---------- Supplied information

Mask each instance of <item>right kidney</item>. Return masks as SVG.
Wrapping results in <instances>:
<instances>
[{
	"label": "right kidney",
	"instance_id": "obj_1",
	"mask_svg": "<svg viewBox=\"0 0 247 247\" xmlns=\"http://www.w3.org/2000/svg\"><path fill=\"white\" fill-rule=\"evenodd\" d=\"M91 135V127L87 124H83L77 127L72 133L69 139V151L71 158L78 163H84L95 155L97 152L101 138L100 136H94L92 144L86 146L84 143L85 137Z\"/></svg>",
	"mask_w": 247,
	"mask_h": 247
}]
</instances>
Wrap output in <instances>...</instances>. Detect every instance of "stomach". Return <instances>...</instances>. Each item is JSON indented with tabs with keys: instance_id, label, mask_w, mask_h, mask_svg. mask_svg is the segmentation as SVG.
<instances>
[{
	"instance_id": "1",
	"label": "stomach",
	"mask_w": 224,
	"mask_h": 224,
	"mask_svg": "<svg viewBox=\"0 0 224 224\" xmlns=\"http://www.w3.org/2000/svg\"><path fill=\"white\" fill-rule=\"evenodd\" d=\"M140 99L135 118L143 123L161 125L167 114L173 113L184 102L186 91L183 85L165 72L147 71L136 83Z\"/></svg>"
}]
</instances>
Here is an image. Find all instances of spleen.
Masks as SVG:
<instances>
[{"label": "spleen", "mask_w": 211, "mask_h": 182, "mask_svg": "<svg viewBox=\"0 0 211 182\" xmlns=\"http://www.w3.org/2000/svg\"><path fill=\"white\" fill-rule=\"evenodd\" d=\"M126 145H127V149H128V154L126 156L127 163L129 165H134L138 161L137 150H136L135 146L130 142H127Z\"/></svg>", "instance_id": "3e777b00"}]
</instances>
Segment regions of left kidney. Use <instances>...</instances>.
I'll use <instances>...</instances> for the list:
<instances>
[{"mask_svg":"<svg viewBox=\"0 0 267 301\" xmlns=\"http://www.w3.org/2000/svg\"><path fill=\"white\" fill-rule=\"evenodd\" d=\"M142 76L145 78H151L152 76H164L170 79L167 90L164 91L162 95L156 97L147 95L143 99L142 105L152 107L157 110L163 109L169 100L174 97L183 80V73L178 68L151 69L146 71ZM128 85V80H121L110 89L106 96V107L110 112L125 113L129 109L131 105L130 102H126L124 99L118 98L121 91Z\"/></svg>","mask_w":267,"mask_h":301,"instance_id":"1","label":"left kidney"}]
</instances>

--------------------

• What to produce:
How many lines of the material contain the string "left", counting only matches with the same case? Reply with the number alone.

• Answer to the task:
2